Monday, 17 June 2019
4.
Yeni evimiz…
İstanbul’ da ki evimizin önüne vardığımızda biraz olsun içim rahatlamış ve
yüzüm gülmüştü açıkçası. Gelmeden evvel hakkında yaptığım
araştırmalarda, Tuzla; 1400 yılında Yıldırım Beyazıt tarafından Osmanlı
topraklarına katılmış ve Lozan anlaşması ile Tuzla’da yaşayan Rumlar ve
Selanik, Kavala ve Drama’dan gelen Türklerle yer değiştirmişler. Adını tuz
gölünden almış sevimli bir kasabaydı ve tarih yatıyordu. Eve varırken
girmiş olduğumuz sokaklar dar ve iki katlı evlerden ibaretti, geçmiş de
yapılan değiş tokuşun izlerini sanki hala saklıyor gibiydi. (1992 de ilçe
olmuştur) bu şirin kasabada ki evimiz; bahçe içerisinde iki katlı ve
müstakil bir evdi. Bir site içerisindeydi ve bizim evimize benzer beş tane
daha aynı evden vardı. Ben evi incelerken, babam taksiciye ödemeyi yaptı
ve ardından Nakliye kamyonun durduğu yöne doğru yürüdü. Nakliye
çalışanları kalan son eşyalarını indirdi.
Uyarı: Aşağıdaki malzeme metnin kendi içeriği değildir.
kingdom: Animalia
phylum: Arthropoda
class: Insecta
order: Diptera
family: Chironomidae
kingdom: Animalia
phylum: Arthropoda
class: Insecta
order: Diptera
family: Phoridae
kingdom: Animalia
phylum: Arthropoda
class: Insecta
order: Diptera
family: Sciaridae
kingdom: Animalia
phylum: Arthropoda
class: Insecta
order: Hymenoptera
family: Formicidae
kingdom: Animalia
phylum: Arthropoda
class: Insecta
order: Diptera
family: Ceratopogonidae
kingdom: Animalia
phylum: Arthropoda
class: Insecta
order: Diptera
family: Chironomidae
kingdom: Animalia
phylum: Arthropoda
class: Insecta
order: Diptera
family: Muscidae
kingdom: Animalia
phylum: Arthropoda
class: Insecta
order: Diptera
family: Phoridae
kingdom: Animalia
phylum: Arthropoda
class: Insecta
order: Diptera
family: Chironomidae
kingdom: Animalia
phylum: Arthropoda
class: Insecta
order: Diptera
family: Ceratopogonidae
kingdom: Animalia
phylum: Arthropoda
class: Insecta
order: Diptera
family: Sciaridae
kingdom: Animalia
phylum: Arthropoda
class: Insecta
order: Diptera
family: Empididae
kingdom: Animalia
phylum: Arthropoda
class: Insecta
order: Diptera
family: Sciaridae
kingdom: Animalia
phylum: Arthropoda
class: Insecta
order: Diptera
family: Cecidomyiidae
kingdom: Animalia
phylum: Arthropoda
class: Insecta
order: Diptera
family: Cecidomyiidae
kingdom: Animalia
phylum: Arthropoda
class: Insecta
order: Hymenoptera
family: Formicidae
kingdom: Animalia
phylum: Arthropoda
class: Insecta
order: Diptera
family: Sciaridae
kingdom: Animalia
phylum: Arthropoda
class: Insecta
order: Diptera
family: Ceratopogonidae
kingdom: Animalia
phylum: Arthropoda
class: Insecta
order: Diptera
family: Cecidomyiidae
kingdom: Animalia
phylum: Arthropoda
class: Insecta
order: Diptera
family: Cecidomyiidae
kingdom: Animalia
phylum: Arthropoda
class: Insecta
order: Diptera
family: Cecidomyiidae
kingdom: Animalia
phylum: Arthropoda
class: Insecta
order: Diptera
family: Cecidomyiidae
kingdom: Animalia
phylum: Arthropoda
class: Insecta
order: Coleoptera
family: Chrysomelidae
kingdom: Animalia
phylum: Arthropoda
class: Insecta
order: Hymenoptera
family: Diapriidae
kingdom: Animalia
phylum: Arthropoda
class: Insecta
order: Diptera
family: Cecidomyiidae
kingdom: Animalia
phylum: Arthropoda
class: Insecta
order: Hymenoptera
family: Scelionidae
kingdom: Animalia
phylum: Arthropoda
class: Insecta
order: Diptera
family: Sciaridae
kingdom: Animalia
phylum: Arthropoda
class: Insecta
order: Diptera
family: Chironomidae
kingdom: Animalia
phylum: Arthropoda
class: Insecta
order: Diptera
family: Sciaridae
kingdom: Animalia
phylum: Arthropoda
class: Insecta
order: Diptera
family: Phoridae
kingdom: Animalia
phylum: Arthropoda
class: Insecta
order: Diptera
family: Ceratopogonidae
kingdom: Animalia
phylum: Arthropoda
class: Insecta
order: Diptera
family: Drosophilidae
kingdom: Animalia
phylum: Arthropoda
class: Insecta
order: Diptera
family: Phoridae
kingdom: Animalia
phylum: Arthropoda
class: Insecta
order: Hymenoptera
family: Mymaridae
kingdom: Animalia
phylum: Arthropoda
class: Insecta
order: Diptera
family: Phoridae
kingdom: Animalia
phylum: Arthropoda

Annem, erkek kardeşimi kolundan çekerek, “hadi yakışıklım yeni evimize
girelim” dedi ve bana seslendi.” Luna hadi sende bizimle gel “ben annemi
duyuyordum ama ona doğru bakmıyordum anneme “siz girin geliyorum”
dedim ve etrafta olan yeşil manzaranın güzelliğini seyretmeye koyuldum.
Giriş kapısı sarmaşıklar ile kaplanmıştı ve henüz çiçeklerin yarısı
dökülmüş, yarısı da dalındaydı. Hepsi güneşin kendilerini bırakmalarından
dolayı biraz mahzun duruyordu sanki… Dış kapıyı açtığımda, önüme granit
taş ile döşenmiş bir yürüme yolu çıktı. Yürüme yolunun dışındaki yerlerse
yeşilimsi-sarı karışık çimenlerle kaplıydı. Açılan kapının yanında duran
begonyalar, onlar da farklı değildi. Yarısı solup yerlere dökülenler yanında,
üzerinde son gücüne kadar kalmaya niyetli savaşçı çiçeklerden ibaretti.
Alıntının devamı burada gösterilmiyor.